Saturday, January 29, 2011

Y Combinator in Clojure

Even if it is hard to explain why, I particularly like the Y combinator. It isn't very practical in most "standard" languages. However, there is something poetic with it.

A couple of years ago I came from long exposure to SML and Haskell. As a consequence, when I started working with Erlang, I really missed the possibility to define everything as an anonymous inner function. I tended to organize my functions with inner sub-functions that often were recursive. As far as I knew (and still know), in Erlang it is rather hard to do this kind of things. First, the syntax is less clear than the Haskell equivalent and second, the "lambda" functions cannot be recursive. As a consequence, I tried using the Y combinator. And no, it is not a particularly good idea, but I enjoyed it.
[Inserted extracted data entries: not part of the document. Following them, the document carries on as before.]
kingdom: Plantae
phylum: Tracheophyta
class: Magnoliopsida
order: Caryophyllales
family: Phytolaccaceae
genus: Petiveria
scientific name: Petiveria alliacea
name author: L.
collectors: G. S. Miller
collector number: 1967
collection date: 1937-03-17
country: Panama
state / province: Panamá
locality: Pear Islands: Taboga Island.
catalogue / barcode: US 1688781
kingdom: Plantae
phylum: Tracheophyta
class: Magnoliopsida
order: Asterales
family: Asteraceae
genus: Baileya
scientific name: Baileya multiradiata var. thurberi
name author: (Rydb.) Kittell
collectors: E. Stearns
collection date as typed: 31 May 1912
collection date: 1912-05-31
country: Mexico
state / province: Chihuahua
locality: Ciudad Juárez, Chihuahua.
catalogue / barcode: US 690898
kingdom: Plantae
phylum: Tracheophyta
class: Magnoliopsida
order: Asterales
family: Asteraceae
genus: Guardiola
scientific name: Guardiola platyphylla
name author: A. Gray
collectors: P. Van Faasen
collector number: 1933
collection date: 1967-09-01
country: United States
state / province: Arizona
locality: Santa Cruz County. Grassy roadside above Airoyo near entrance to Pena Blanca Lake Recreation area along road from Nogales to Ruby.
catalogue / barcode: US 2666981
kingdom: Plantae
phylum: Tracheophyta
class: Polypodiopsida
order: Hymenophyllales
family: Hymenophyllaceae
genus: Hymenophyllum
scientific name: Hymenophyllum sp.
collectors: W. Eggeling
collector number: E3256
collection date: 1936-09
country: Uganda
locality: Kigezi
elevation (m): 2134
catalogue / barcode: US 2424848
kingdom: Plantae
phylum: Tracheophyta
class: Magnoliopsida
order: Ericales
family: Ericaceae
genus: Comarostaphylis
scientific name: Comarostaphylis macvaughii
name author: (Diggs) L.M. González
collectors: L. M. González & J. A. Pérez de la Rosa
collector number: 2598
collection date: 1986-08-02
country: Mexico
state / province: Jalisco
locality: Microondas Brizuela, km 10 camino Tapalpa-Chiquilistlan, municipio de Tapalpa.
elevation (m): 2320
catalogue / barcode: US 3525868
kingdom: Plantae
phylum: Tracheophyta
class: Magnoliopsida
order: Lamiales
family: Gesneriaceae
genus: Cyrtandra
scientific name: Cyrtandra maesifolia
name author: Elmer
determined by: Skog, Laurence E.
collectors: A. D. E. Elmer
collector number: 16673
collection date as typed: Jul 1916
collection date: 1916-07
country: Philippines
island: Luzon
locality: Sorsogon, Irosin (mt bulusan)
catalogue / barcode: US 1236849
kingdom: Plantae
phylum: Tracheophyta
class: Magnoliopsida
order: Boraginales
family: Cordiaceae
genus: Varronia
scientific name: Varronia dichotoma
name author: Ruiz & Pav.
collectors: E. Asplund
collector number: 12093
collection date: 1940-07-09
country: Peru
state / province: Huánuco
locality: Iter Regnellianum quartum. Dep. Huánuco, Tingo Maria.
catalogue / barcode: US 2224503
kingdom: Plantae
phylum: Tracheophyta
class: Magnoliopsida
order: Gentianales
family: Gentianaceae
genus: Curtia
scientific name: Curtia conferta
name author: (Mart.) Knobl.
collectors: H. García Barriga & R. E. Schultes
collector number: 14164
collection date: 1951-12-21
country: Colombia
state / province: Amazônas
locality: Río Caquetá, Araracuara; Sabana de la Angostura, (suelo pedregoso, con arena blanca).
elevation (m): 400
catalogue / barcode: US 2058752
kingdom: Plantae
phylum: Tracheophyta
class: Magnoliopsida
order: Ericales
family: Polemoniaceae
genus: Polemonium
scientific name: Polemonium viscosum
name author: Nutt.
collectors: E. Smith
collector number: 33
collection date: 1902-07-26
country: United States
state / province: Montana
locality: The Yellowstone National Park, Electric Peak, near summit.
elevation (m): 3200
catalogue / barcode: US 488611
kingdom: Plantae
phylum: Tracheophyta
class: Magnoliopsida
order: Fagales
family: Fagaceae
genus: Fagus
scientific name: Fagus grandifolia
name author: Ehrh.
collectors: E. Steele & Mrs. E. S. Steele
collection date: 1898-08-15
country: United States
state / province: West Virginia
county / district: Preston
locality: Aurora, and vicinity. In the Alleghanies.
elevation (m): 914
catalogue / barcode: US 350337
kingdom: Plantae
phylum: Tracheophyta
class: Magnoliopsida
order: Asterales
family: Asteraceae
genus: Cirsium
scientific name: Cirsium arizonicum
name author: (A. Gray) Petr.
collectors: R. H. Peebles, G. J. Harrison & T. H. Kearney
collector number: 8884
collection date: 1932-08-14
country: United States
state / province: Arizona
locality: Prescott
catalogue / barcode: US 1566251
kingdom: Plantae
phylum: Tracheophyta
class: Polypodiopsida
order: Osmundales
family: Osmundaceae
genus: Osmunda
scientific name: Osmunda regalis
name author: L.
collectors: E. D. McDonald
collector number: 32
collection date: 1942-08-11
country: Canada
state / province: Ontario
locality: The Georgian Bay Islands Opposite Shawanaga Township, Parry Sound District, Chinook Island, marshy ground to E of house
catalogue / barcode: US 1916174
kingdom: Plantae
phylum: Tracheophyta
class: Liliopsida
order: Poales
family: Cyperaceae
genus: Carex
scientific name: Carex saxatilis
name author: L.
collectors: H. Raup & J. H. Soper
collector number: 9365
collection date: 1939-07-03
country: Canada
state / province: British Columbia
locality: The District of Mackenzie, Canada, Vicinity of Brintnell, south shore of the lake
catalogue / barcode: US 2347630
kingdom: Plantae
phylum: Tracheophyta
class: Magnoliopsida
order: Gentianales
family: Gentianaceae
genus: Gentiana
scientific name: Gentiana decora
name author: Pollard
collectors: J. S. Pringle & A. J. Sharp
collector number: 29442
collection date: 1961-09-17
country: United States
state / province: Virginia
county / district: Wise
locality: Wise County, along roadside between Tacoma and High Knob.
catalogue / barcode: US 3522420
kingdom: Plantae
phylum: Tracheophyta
Some times later, I tried to work with the Y combinator in Python. As Python completely lacks any form of tail call optimization, this is a very bad practice. However, I really liked the idea of using the Y combinator as a decorator... and that is almost as nice as the "apply decorator trick". Well, of course the apply decorator trick has no drawbacks and can be employed in real settings. The Y combinator in Python cannot (besides, the implementation I gave works only with functions with one argument, but the extension to arbitrary functions is trivial).

Back to clojure... I decided to implement Y in clojure as well. Of course, since clojure does not have TCO either, it is just a toy device. Moreover, there is no need for such a tool (as the syntax for nested recursive functions in clojure is nice). However, as I said... I love the Y combinator.

Well... this is the clojure version:

(defn Y [F]
  (let [G (fn [K]
        (F (fn [& A]
         (apply (K K) A))))]
    (G G)))


(def fact
     (Y (fn [f]
      (fn [n]
        (if (<= n 0)
          1
          (* n (f (- n 1))))))))


End of the story (yeah, basically it is like the scheme version). By the way... I'm starting toying with trampolines to see what can be done.